I too wanted to lead a party of my own adventure, into my own world with my own set of magic tricks. Thus here you are, with me in this adventure. I should say this is our adventure – yours and mine! When I ended writing it, you started reading it, and thus the cycle of such things begins. It’s a grand quest, a story that will fill your belly as you take a sip of mead and relax against the warmth of a fire. We are here, in this tavern of heroes, knights, and sorcerers, and priests of gods, where dragons walk about the hallways and the shadows lurk with dark workings at hand. The tavern is called Fantasy and I serve Sword and Sorcery!

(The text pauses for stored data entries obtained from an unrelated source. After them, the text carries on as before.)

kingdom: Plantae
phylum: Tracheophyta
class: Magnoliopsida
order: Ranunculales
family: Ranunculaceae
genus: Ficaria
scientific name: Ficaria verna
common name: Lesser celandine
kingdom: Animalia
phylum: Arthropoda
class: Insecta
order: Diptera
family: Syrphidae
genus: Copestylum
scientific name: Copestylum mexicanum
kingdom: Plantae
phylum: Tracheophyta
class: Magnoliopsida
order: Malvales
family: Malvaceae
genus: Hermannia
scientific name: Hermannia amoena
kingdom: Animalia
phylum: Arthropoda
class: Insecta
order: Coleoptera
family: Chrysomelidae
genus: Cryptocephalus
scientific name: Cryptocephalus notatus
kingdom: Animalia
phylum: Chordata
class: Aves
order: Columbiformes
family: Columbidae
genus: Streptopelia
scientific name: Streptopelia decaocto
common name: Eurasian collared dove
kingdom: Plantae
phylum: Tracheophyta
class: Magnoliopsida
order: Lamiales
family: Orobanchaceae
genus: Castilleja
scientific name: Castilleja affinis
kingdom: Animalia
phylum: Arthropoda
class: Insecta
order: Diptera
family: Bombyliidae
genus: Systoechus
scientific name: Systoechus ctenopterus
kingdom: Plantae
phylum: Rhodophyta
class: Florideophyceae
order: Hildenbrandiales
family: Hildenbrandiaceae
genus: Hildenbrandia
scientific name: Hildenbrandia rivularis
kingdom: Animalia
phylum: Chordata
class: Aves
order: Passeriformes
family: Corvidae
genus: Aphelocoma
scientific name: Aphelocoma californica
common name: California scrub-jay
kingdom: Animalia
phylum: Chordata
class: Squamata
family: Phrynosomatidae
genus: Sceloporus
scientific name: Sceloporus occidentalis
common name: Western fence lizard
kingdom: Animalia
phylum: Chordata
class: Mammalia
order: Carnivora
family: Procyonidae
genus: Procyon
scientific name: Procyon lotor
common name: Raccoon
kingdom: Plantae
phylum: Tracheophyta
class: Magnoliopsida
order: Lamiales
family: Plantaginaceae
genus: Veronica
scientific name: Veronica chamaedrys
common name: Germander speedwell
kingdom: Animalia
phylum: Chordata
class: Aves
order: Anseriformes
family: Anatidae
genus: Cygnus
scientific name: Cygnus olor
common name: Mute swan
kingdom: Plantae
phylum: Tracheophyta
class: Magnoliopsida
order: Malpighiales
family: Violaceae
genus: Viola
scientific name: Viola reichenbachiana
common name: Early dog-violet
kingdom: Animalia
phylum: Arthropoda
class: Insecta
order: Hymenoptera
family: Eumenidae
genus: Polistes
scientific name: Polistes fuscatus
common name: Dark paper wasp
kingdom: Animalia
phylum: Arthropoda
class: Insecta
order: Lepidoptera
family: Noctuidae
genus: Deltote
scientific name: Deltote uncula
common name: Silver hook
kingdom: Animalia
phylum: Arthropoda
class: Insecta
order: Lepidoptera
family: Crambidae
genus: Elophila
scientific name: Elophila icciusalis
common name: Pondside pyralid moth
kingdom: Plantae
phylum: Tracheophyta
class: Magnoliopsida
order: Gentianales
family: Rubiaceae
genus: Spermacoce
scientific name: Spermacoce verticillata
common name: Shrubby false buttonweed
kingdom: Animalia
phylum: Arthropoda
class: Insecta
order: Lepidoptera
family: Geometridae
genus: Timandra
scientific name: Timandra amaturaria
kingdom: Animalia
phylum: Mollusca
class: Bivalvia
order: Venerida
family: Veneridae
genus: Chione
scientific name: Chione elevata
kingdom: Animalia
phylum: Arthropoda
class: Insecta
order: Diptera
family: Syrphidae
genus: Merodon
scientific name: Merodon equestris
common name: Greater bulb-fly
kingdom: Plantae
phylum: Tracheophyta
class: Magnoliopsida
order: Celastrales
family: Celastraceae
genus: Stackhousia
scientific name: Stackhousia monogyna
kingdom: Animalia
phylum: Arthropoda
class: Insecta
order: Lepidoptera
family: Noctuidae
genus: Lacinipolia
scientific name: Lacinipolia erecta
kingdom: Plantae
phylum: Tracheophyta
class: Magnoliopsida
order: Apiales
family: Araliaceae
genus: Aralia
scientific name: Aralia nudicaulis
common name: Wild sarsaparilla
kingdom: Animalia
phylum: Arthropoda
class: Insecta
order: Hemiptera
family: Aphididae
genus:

I tell the tale of a man called Azanthriel. Of course, you’ve met him. He’s the one with the demon heart. He’s the man the empire wants. He also calls upon you to follow him, to read his adventures, his trials, and pains – his victories. His is a tale of betrayal and redemption, of many battles against magic and overwhelming odds, against armies of darkness – against himself. His name first appeared in multiple sessions of tabletop role-playing games. I often played him courageously, sometimes stupidly. He’s one of my favorite characters. He is me in a way. After many failed attempts of writing short fiction and hoping publishers would read my work and eventually publish it, I sat down one day, during summer, and listened to Azanthriel as he told me his tale.
I emailed The Sundered Faith to publishers, its first version, a short story, and one that didn’t get any traction. So I thought to myself that since many others are doing it, why can’t I? And so I did, after several drafts, here it is, a novella, a tribute to Sword and Sorcery and the wonders of Fantasy in its many forms. It’s not important if I succeed or not; what matters most is that you’re reading it, you’re sharing this story with me, and that you agreed to take up your sword and shield, your magic wand, and go on an adventure with Azanthriel.
I hope you liked it. I hope you have enjoyed it. There will be more to come, soon I hope, for now, I’m imagining and writing a lot! It doesn’t stop.
I have my tools ready. Rest and recuperate for the night. I’ll stand watch. I’ll wake you up when the next adventure comes.